Выбранный отрывок:
■ ■ ■ ■
I
«Страна с непредсказуемым прошлым», — ядовито отозвался о России Уинстон Черчилль, не вынимая толстой сигары изо рта. Склонность советского руководства переписывать историю удивляла Запад и казалась одним из главных предикатов коммунизма. У Оруэлла в «1984», Уинстон (неслучайное совпадение), сотрудник Министерства Правды, занимался редактированием исторических текстов в свете новых решений партии и правительства. Практически все западные авторы упоминают о рассылке отредактированных статей энциклопедии ее подписчикам. Те должны были сами заменить статью о доблестном большевике Бухарине — заметкой о враге народа Бухарине и рассказом о Бухаре, из соображения места.
Более удаленные во времени исторические события также не пользовались иммунитетом. При Сталине правление Ивана Грозного было переосмыслено и осовременено. Его страшные казни — не только бояр, но и Новгорода, Твери, Рязани — представлялись как законные и оправданные государственные деяния. Суд над князем Игорем у Солженицына в «Круге первом» был успешной попыткой экстраполировать понятие «антисоветизма» в далекое прошлое. Борьба Льва Гумилева за отмену татаро-монгольского ига была выражением антизападной, антиатлантической, автохтонной русской политической школы.
Редактирование истории не было специфически русским изобретением. Историю Франции редактировали в дни великой революции, в годы Наполеона, во времена Реставрации. ХХ век поставил дело переписывания истории на широкую ногу. Если раньше требовалось выпускать новые книги, конфисковать и сжигать старые, заклеивать и вырезать портреты, сейчас, при наличии интернета, можно за несколько часов полностью изменить прошлое мира и не оставить следов. Ведь книги становятся уделом немногих избранных, а большинство студентов и учащихся черпают свои знания о мире из интернета. Владельцы больших информационных компаний способны уже сегодня определять исторический нарратив.
Кратковременный всплеск либерализма на Западе (1960–1993) смог превратить «мужественную оборону белых фермеров от кровожадных дикарей» в «чудовищный геноцид индейцев Северной Америки», «бремя белых» стало «попиранием прав человека», империализм и колониализм — эти парадигмы начала века — стали жупелом конца тысячелетия. После падения Советского Союза, когда либерализм ушел в прошлое, Запад приступил к созданию нового исторического нарратива. В современных американских книгах, по которым учится в университете мой сын, говорится о блестящей победе, одержанной Соединенными Штатами во Вьетнаме. Они, видите ли, вынудили Северный Вьетнам стать на путь переговоров. Если бы я сам не был в Сайгоне и Пном-Пене во время бегства американцев, то мог бы и поверить. История продолжает вкалывать в две смены. Символом зла становится «исламский терроризм», а коммунизм практически слился с нацизмом в атлантических умах. В консервативных газетах звучат жалобы ветеранов: что же вы, суки, делаете с историей? Нельзя уж ее, старушку, оставить в покое?
■ ■ ■ ■
Исходные данные:
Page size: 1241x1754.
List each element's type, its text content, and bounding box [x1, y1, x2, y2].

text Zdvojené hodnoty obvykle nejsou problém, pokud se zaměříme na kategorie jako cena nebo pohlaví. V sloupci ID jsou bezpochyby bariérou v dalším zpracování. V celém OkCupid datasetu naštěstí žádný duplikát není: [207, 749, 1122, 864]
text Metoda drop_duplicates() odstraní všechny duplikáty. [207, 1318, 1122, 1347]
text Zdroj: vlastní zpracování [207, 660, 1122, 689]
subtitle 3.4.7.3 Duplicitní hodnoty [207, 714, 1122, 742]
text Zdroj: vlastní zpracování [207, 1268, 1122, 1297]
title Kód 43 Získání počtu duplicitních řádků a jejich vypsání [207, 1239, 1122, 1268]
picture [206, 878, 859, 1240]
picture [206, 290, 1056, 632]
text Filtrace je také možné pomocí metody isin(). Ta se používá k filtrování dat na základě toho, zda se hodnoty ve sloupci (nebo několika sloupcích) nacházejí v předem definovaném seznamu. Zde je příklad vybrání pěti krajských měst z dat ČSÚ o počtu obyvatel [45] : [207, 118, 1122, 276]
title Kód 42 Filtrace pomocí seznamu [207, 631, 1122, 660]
■ ■ ■ ■
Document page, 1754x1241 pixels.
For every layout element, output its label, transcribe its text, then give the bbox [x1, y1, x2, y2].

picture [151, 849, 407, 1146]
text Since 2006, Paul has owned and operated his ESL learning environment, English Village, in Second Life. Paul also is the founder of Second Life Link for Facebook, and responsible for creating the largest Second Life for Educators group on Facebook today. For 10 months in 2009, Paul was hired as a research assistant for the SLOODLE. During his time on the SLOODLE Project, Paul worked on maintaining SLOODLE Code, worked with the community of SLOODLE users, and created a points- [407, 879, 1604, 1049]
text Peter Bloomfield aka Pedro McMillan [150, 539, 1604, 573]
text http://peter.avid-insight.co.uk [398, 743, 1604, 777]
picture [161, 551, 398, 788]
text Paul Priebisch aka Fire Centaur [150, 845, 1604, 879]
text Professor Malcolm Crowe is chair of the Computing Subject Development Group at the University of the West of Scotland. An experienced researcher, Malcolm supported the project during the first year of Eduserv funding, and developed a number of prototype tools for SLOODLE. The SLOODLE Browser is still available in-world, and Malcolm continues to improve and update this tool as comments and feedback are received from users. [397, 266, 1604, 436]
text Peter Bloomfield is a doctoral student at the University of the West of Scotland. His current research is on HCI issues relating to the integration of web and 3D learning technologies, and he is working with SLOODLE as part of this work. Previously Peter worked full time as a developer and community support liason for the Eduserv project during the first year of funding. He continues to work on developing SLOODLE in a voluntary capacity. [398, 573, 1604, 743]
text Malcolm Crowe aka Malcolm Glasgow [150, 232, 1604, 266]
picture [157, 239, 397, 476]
■ ■ ■ ■
Что нужно сделать:
(1) Ответьте коротко на вопросы по тексту о переписывании истории:
(а) В каком министерстве служит Уинстон из романа «1984»?
(б) Историю какой страны редактировали в дни великой революции, при Наполеоне и во времена Реставрации?
(в) Какими годами датирован кратковременный всплеск либерализма на Западе?
(2) Напишите продолжение текста о переписывании истории, начиная сразу после его последней фразы.

Результаты упражнения:
(1)
(а) В Министерстве Правды.
(б) Историю Франции.
(в) 1960–1993 годами.

(2)
Но, видимо, нельзя. Борхес (переосмысливая Сервантеса) называет историю — «матерью истины» и объясняет: история порождает истину, а не наоборот. Пользуясь современной терминологией, меняется не совокупность фактов, но сам нарратив истории. Маркс называл объектом классовой борьбы — средства производства. Сегодняшняя классовая борьба идет за владение историческим нарративом. Блестящий культуролог Эдуард Саид («Ориентализм») считал, что монополия на исторический нарратив — мощное орудие контроля умов в интересах правящих культурно-политических элит. На мой взгляд, монополия нарратива сродни монополии на печатание денег, то есть она и есть суть власти.
На Западе суды защищают эту монополию. Во Франции армяне добились через суд признания своего нарратива событий 1915 года единственно законным. Историки-ревизионисты Европы предлагают альтернативные объяснения происшедшему в годы мировой войны, а их противники-традиционалисты провели в ряде стран закон, предусматривающий тюремное заключение за «искажение истории». Этот закон был применен, в частности, против Роже Гароди, французского диссидента, коммуниста, ставшего мусульманином и написавшего альтернативную историю сионизма. В России таких законов нет или почти нет. А значит, завтрашняя оценка вчерашнего и впрямь непредсказуема — и не только в России.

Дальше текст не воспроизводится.